ERIC Number: ED232545
Record Type: RIE
Publication Date: 1983-Mar
Reference Count: 0
Organizational Culture in the Study of Higher Education. ASHE 1983 Annual Meeting Paper.
Masland, Andrew T.
The concept of organizational culture is defined, and its relevance to higher education is explored, along with possible approaches for uncovering organizational culture on a college campus. The literature on higher education includes examples that apply the concept of organizational culture, or the implicit values, beliefs, and ideologies of organizational members. In higher education, culture affects student life, administration, and curriculum. Indicators of organizational culture that clarify both past and present cultural influences include sagas, heroes, symbols, and rituals. A saga usually describes a unique accomplishment of the organization, while heroes play a central role in an institution's saga because heroes are those who made crucial decisions or who exemplify the proper way to act. A symbol can make tangible an implicit value or belief and it can be recognized by the public as well. Finally, rituals translate culture into action (e.g., an outstanding teaching award ceremony). Three useful techniques to learn about the organizational culture are interview, observation, and document analysis.

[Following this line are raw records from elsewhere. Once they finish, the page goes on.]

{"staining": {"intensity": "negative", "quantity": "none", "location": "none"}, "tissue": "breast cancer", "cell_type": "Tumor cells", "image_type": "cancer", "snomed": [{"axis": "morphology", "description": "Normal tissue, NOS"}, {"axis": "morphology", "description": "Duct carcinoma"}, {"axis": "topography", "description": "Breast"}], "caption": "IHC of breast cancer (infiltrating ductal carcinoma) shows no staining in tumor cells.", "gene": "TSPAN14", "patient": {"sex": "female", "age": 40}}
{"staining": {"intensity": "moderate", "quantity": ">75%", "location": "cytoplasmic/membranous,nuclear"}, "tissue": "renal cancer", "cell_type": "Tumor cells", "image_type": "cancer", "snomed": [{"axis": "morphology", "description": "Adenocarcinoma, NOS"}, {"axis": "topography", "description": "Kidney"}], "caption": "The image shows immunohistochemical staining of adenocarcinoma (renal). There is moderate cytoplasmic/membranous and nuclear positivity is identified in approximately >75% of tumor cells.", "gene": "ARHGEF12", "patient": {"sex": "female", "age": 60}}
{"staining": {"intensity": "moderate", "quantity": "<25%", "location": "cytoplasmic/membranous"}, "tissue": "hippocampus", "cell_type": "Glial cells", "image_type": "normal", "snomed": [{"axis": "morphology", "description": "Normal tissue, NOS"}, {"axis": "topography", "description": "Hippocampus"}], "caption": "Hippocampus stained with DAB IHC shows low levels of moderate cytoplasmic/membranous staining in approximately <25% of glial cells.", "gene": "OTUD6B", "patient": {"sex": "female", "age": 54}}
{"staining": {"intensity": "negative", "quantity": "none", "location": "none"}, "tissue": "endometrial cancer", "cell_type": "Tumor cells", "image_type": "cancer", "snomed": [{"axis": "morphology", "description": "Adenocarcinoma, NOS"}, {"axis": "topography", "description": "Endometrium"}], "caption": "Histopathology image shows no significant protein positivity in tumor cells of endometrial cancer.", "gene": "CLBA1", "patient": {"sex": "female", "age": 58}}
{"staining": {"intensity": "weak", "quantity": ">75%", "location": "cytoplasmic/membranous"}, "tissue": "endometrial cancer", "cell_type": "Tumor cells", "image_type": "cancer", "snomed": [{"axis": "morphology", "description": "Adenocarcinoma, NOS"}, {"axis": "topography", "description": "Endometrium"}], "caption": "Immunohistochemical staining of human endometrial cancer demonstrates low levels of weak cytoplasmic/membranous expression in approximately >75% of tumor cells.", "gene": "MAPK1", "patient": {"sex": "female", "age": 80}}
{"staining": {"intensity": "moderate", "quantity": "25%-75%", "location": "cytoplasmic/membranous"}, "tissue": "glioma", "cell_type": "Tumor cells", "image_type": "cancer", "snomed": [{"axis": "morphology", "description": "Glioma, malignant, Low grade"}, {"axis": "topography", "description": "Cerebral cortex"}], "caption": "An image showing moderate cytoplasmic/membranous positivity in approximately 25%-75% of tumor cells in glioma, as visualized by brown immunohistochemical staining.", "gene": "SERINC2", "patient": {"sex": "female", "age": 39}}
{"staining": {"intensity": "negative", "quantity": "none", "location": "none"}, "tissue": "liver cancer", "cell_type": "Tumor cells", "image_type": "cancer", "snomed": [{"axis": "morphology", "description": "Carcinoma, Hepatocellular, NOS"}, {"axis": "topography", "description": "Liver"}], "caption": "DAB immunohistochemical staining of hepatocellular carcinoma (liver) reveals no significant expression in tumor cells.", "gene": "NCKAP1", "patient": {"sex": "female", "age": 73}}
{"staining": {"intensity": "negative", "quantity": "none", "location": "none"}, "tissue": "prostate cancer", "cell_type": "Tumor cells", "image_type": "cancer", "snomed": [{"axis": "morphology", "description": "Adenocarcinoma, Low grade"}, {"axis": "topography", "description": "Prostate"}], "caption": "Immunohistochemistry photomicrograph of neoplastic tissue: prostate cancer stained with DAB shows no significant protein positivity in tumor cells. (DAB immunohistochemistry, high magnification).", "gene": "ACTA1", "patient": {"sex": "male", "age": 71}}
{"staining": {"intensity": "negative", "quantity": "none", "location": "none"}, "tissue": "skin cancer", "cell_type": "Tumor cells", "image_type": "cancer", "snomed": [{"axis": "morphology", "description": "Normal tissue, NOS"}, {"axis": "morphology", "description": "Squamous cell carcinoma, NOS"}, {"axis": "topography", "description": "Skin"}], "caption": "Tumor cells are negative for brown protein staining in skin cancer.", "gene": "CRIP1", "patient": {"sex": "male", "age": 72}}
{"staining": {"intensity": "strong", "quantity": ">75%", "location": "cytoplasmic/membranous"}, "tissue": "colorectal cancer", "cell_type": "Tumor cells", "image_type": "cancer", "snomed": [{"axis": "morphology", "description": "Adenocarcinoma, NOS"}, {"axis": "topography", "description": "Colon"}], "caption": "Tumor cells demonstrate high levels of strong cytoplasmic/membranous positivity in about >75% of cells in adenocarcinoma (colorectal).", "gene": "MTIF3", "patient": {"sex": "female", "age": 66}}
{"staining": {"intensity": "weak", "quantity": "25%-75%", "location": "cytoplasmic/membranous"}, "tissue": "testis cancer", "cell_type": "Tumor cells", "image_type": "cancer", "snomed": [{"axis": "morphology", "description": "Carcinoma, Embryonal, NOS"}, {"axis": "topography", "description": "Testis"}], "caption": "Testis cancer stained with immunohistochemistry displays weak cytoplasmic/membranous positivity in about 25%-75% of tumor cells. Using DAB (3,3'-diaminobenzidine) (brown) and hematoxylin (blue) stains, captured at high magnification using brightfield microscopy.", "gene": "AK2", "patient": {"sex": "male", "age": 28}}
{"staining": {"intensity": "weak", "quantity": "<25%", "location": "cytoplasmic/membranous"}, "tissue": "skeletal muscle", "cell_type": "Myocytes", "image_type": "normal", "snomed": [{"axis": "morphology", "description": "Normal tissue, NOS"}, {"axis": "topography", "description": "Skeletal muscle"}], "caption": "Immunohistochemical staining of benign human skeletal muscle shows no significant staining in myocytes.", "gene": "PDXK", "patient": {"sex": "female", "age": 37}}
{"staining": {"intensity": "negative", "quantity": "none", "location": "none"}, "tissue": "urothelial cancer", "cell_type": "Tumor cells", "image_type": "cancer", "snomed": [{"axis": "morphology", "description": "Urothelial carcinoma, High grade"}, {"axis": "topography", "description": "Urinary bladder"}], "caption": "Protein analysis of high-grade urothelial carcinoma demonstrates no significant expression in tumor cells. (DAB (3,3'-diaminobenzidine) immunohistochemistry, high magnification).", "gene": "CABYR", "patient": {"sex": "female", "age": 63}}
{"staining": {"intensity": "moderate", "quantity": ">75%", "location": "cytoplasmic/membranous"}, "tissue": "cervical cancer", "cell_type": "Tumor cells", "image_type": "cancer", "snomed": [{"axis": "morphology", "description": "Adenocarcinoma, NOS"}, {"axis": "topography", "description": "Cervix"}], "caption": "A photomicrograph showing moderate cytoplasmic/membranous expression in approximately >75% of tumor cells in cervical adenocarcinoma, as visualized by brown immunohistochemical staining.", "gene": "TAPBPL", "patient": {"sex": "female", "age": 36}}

Studying organizational culture clarifies campus managerial styles and decision processes, which affect members of the organization. (SW)
Publication Type: Opinion Papers; Speeches/Meeting Papers
Education Level: N/A
Authoring Institution: N/A
Identifiers: ASHE Annual Meeting
Note: Paper presented at the Annual Meeting of the Association for the Study of Higher Education (Washington, DC, March 25-26, 1983).